The problem:
Below are some entries. Copy each line in them that holds "nodes".

*** Opening of Exercise inputs ***

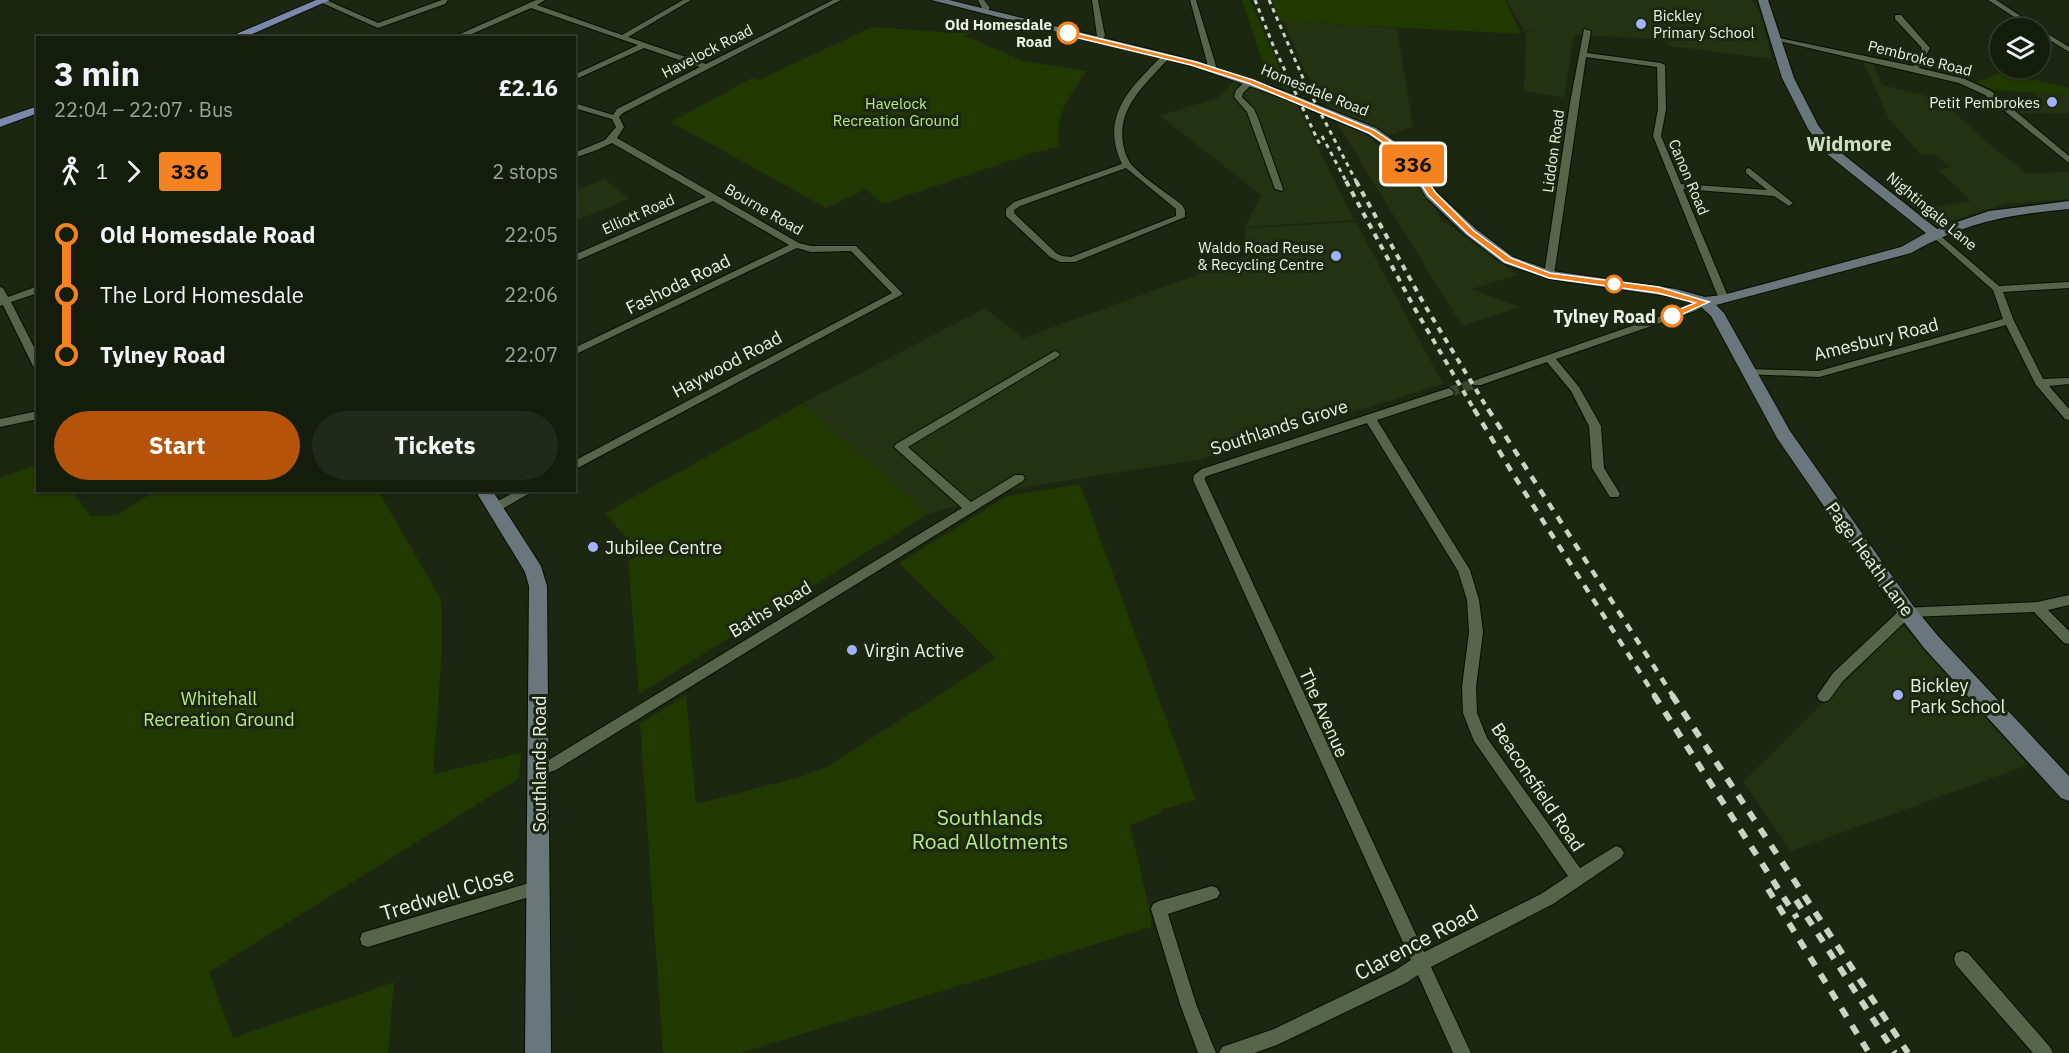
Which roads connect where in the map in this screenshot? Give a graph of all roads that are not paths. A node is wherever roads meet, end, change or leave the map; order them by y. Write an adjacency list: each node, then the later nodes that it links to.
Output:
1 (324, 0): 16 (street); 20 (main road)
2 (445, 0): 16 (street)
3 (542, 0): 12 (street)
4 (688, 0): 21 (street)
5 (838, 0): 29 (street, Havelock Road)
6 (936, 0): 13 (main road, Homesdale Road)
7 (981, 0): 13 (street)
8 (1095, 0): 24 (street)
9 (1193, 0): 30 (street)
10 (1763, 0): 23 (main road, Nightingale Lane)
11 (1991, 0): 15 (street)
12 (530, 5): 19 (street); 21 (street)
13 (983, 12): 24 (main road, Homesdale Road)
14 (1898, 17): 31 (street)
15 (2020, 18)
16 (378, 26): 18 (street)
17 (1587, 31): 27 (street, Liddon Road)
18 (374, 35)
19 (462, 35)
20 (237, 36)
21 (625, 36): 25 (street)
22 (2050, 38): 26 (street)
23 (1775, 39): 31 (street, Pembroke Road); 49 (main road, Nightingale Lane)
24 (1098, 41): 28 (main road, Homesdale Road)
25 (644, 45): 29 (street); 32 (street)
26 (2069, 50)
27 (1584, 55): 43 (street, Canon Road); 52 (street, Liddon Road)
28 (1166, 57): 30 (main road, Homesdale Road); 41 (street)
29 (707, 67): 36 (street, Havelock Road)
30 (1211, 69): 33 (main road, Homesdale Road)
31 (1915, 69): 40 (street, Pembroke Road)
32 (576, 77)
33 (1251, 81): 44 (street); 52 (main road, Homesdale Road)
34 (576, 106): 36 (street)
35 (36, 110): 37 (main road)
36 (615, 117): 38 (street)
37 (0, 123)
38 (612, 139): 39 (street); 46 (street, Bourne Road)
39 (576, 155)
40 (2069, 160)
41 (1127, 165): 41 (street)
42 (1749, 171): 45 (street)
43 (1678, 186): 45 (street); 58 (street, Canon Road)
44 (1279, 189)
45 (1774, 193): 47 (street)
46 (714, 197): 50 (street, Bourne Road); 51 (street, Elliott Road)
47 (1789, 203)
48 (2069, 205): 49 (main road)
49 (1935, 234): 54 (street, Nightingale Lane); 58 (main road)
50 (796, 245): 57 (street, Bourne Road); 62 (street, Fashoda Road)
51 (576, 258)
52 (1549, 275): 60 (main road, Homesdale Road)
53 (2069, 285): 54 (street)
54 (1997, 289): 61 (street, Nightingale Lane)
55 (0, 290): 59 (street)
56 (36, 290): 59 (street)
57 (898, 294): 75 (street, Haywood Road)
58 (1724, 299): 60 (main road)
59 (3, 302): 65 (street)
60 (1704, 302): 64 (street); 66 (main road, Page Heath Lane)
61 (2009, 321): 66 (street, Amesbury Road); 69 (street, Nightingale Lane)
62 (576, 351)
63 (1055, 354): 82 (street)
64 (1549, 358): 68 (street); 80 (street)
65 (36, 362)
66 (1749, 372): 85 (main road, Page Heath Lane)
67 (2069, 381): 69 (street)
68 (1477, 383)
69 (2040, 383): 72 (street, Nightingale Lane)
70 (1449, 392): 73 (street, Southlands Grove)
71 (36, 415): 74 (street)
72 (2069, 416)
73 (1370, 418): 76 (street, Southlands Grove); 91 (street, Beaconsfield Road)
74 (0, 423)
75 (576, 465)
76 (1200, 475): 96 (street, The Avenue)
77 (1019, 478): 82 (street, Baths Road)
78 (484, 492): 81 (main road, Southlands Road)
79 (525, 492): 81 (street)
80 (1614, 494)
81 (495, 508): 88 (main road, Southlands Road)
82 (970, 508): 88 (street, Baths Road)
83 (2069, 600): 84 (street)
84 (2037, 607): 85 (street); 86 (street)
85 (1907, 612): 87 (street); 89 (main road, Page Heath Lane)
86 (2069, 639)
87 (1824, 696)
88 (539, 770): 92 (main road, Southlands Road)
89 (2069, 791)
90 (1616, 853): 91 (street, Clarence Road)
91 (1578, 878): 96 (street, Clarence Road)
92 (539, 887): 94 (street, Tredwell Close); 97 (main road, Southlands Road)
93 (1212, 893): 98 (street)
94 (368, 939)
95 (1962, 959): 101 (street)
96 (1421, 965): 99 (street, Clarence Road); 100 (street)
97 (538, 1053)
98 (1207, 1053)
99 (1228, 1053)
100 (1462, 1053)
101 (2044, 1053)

*** Close of Exercise inputs ***
*** Opening of Exercise inputs ***

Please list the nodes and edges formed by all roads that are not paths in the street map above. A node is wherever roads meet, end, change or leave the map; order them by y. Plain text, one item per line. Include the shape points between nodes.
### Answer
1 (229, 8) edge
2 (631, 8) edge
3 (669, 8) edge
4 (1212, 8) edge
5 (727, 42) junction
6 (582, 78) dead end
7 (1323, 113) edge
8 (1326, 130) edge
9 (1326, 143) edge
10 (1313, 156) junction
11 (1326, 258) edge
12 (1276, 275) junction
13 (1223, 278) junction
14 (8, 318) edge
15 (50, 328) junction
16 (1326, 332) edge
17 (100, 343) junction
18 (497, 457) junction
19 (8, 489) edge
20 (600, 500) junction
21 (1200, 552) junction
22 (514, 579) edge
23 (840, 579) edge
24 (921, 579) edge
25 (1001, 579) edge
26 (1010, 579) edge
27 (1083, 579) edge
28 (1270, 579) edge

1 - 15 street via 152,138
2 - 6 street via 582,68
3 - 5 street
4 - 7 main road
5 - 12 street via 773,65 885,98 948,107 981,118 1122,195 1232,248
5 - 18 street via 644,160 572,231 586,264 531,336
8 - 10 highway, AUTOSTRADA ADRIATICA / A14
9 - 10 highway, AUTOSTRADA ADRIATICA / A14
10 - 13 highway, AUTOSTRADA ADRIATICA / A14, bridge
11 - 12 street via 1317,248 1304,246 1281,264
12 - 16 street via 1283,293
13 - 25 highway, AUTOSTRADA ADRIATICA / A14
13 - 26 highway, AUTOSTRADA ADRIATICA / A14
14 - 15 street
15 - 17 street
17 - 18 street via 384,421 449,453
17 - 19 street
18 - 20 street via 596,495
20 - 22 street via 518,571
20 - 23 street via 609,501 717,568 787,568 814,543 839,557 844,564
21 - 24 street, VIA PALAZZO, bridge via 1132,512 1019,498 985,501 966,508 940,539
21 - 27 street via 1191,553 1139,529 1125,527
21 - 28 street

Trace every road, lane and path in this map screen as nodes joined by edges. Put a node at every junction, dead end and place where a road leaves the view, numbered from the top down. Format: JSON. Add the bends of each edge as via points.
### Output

*** Close of Exercise inputs ***

Response to this task:
Which roads connect where in the map in this screenshot? Give a graph of all roads that are not paths. A node is wherever roads meet, end, change or leave the map; order them by y. Write an adjacency list: each node, then the later nodes that it links to.
Please list the nodes and edges formed by all roads that are not paths in the street map above. A node is wherever roads meet, end, change or leave the map; order them by y. Plain text, one item per line. Include the shape points between nodes.
Trace every road, lane and path in this map screen as nodes joined by edges. Put a node at every junction, dead end and place where a road leaves the view, numbered from the top down. Format: JSON. Add the bends of each edge as via points.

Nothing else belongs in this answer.